タンポポの綿毛とブルーインパルス
タンポポの綿毛がわたしの横を通りすぎて、追いこしていった。
一瞬の出会いに命のかがやきを見た。
そういえば、昼にはブルーインパルスを見た。五輪の色を描いて、次の瞬間には雲と混じっていった。
人々はカメラをとり、子供たちはわあーっ! と声援を送った。あっという間だったね、と、笑顔を送りあっていた。
綿毛の旅と、ブルーインパルスの描いた空。
どちらも束の間の出来事で、かがやいていた。
そうして、すぐに、日常の夏の風景に戻っていた。
ただ、心にはかがやきがちらついていた。
* * * * *
(ここからエッセイ)
おそらく、たった一つのかがやきで、その瞬間から素晴らしい世界へとガラリと変わる、ということはまれだろう。
かがやきのあとには、世界は日常の風景にもどっていることの方が多いだろう、と思う。
では、なにか変わったものがあるのか、というと、あると思う。

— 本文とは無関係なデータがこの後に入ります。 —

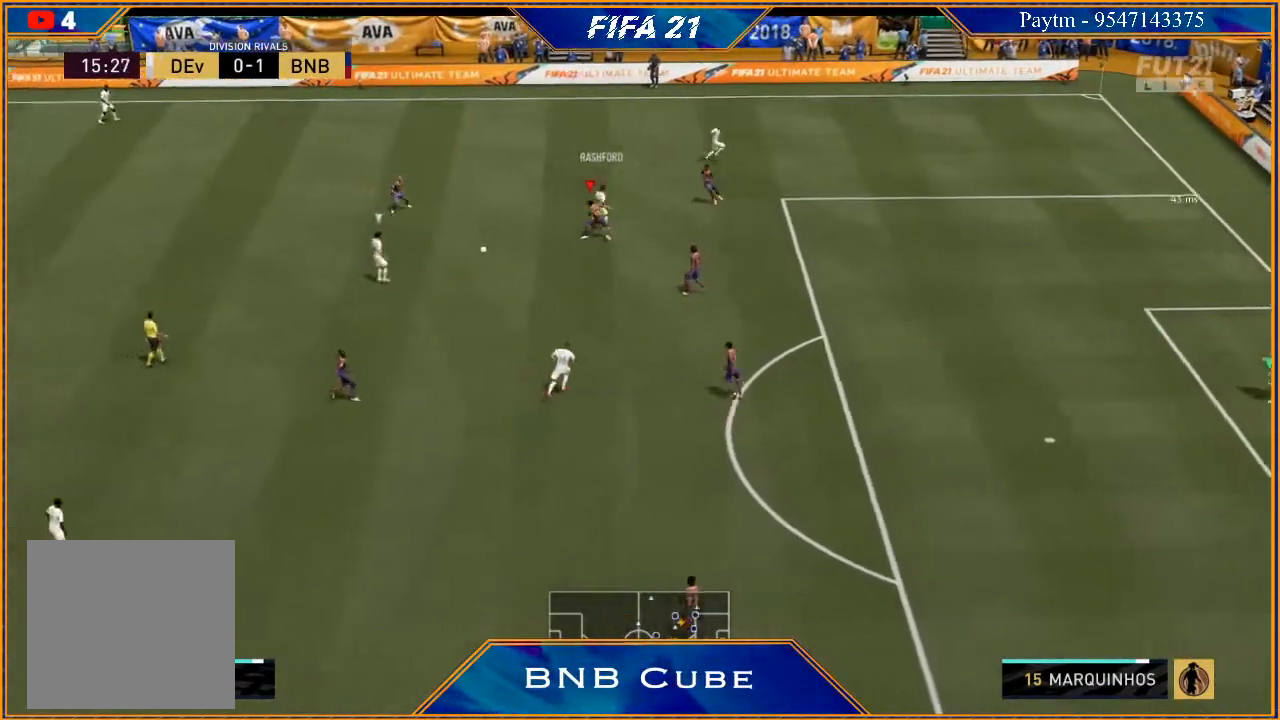
{"buttons": ["L2", "R2"], "left_stick": "down", "right_stick": "center", "events": [[100, "left_stick", "down-left"], [300, "left_stick", "down"]]}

変わるものとは、かがやきを見た人の心の中だ。
かがやきを見た人は、日常の風景の中に、小さなかがやきを見つけられるようになる。
例えば、綿毛の懸命に生きる姿に勇気づけられることがある。
例えば、家族で空を見上げてはしゃいだ思い出が、未来で希望になることもある。
その変化は、ささやかで、小さな力だ。
それでも、その人たちの行動には何らかの変化が出てくる。
それは、世界がほんの少しだけ、素晴らしい世界に変わることだと思う。
ほんの一瞬の、命のかがやきや、喜びのかがやき。そういうものに、人は心を動かされる。
ただ、それは本当に小さな力で。
たった一つでは、力が弱い。
ただ、今まで何度もそのような命や喜びのかがやきに出逢ってきたと思う。そういうかがやきがたくさん積み重ねられることで、いつしか心の希望となり、だんだんと素晴らしい世界に近づける、のではないかなと思うのだ。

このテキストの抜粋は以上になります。